Text extractions by page
=====
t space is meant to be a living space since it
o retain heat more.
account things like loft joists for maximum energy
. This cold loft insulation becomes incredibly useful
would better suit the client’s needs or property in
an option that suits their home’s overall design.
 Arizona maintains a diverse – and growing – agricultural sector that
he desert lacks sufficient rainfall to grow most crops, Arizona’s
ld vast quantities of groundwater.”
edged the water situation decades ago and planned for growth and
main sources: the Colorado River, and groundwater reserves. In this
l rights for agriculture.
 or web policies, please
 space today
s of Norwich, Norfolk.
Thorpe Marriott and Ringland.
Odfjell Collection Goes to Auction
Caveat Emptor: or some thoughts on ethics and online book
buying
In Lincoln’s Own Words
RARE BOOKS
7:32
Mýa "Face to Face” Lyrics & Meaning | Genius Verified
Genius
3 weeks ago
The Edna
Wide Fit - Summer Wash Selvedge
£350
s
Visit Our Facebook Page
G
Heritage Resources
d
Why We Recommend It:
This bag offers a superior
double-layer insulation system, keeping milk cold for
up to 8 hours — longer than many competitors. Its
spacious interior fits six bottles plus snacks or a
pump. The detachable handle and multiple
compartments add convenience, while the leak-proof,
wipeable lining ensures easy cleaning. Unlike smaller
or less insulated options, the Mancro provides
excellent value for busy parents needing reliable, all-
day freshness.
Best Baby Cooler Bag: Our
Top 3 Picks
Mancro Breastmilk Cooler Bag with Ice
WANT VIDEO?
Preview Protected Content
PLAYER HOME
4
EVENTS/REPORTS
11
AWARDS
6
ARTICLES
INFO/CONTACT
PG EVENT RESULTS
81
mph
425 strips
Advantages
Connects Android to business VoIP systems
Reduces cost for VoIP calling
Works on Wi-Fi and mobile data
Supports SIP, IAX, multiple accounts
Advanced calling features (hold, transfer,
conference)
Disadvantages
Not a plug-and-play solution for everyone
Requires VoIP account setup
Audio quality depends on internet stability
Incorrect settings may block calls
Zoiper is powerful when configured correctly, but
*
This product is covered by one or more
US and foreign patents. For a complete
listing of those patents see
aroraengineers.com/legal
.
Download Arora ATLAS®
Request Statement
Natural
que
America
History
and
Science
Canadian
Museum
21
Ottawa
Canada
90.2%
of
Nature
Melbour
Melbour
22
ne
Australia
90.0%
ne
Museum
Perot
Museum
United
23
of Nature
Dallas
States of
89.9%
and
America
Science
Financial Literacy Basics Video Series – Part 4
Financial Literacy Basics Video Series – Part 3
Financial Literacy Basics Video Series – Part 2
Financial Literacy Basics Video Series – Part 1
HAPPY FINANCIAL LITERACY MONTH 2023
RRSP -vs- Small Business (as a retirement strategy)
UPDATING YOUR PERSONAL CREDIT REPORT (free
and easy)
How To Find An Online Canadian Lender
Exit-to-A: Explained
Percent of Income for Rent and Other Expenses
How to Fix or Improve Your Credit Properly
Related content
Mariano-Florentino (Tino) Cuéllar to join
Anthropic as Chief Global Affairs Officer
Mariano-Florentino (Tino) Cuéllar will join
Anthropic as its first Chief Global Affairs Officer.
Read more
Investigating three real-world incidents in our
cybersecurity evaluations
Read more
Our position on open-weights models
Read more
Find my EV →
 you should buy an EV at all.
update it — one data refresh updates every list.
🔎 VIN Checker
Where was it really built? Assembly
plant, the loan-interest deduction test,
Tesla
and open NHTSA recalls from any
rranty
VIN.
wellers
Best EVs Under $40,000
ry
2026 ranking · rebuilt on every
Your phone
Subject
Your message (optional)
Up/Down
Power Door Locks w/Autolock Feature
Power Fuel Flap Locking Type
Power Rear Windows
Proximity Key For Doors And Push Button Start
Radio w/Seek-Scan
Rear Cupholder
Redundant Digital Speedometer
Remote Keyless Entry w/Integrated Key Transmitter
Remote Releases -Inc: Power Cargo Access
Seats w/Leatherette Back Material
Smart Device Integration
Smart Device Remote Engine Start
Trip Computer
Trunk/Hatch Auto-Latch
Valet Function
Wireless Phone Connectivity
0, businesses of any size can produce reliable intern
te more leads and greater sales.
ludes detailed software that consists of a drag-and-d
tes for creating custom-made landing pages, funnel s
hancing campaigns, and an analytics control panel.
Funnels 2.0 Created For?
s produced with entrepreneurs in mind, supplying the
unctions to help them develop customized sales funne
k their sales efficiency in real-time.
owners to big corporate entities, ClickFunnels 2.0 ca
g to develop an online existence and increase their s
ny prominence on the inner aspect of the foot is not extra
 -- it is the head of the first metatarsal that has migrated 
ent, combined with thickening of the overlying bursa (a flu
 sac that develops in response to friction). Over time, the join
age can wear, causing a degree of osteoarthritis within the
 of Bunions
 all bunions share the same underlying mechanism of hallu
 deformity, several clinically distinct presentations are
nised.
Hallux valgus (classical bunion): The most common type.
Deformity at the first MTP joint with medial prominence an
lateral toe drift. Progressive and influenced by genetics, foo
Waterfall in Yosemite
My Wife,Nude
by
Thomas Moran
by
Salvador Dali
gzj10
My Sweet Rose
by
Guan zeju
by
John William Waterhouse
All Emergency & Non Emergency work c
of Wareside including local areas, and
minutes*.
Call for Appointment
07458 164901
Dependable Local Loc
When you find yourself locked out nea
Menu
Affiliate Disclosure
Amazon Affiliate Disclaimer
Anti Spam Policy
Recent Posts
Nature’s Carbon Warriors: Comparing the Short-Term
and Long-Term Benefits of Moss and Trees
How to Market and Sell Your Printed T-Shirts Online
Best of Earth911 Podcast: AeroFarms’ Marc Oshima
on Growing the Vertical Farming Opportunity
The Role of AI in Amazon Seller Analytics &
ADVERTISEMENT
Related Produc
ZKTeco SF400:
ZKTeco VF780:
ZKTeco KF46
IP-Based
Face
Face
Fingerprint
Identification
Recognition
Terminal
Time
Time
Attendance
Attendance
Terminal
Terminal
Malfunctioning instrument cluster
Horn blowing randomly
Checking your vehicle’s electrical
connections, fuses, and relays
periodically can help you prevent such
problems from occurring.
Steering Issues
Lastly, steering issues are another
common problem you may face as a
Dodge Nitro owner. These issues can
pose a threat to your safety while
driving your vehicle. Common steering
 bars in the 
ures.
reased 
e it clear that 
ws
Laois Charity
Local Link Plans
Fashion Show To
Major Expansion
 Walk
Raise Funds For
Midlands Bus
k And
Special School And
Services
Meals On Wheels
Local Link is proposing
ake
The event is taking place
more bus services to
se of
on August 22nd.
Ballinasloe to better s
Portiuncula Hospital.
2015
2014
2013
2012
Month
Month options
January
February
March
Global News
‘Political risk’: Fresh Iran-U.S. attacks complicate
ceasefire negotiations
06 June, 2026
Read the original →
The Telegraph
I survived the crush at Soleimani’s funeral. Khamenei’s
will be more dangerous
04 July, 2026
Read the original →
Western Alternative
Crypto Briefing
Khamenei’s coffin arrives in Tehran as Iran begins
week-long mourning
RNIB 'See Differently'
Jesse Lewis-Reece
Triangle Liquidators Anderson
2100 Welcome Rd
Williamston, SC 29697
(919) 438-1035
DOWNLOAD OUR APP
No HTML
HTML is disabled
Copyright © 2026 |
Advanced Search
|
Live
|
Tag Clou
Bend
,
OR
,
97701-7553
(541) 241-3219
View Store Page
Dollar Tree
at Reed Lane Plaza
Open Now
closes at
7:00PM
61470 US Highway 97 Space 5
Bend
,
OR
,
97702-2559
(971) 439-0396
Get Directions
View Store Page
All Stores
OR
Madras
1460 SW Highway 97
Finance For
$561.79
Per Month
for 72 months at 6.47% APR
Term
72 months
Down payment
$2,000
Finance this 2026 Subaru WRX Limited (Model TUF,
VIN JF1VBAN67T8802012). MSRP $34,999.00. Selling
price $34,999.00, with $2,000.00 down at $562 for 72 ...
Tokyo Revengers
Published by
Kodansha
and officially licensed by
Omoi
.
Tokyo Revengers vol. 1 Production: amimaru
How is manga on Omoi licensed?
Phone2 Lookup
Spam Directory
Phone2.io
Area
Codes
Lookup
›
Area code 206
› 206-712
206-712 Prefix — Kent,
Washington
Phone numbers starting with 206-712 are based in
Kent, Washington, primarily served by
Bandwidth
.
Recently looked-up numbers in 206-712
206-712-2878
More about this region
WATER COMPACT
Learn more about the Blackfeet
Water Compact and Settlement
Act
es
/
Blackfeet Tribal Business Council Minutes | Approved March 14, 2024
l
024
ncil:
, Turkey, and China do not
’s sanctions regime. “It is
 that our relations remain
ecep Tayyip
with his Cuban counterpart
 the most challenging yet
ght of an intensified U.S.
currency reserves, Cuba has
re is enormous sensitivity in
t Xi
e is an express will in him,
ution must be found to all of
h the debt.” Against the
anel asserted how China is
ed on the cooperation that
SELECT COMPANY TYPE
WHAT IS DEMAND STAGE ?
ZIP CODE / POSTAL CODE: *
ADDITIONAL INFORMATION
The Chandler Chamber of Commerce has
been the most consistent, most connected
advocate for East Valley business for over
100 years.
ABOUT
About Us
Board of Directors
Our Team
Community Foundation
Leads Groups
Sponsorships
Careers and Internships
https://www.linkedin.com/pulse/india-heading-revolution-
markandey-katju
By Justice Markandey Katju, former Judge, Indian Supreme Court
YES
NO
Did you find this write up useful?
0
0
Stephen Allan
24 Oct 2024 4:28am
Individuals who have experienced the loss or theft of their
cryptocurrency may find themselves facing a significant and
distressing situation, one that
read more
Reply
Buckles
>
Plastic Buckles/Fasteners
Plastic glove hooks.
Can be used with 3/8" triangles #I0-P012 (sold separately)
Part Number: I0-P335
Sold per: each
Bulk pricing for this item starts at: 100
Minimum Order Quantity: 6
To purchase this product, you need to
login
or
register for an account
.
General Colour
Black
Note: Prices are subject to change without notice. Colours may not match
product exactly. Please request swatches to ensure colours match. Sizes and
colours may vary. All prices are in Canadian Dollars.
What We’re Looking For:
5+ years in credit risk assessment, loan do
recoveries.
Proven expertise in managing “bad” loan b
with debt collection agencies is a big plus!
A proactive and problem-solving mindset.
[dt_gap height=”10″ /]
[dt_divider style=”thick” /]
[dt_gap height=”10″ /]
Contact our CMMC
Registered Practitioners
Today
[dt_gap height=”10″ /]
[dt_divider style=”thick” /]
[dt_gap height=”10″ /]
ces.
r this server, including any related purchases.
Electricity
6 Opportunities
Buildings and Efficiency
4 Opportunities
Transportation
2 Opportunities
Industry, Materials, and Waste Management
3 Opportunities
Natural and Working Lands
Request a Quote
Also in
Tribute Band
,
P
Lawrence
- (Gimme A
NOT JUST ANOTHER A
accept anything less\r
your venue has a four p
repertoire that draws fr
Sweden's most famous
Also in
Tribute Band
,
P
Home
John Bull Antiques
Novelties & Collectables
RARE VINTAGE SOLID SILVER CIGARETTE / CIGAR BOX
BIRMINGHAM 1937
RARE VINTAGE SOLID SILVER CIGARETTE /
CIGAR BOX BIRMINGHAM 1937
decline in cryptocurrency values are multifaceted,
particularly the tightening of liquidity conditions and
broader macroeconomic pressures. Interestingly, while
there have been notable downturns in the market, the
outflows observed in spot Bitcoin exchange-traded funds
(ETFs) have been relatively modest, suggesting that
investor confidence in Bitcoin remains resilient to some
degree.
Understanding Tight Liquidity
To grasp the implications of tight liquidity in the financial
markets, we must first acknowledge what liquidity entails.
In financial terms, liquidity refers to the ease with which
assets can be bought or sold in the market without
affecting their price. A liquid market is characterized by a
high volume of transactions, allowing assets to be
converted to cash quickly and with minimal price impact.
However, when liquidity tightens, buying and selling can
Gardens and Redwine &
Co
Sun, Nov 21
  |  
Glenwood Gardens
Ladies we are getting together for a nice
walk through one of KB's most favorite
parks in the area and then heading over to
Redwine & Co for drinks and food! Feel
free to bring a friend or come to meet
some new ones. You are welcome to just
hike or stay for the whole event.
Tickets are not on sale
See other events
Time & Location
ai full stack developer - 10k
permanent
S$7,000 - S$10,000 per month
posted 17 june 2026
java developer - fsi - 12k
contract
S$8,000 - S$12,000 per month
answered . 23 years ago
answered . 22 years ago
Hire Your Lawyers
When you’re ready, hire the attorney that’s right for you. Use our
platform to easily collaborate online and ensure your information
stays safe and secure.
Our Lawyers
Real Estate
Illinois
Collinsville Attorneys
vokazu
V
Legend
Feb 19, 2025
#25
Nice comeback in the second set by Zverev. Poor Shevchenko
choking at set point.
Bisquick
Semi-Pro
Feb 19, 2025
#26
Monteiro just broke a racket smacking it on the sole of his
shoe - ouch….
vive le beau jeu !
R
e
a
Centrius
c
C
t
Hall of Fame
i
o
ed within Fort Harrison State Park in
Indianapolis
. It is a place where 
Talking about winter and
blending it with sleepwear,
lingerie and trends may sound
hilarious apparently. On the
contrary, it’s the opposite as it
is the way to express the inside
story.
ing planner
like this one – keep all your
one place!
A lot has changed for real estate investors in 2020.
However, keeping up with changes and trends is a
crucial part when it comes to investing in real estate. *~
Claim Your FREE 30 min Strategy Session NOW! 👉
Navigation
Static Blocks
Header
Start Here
=====
• _About this task_
Can you copy out everything from the start of the entries down to the line containing "Thorpe Marriott and Ringland.", with both ends included?

• _Reply to the task_
t space is meant to be a living space since it
o retain heat more.
account things like loft joists for maximum energy
. This cold loft insulation becomes incredibly useful
would better suit the client’s needs or property in
an option that suits their home’s overall design.
 Arizona maintains a diverse – and growing – agricultural sector that
he desert lacks sufficient rainfall to grow most crops, Arizona’s
ld vast quantities of groundwater.”
edged the water situation decades ago and planned for growth and
main sources: the Colorado River, and groundwater reserves. In this
l rights for agriculture.
 or web policies, please
 space today
s of Norwich, Norfolk.
Thorpe Marriott and Ringland.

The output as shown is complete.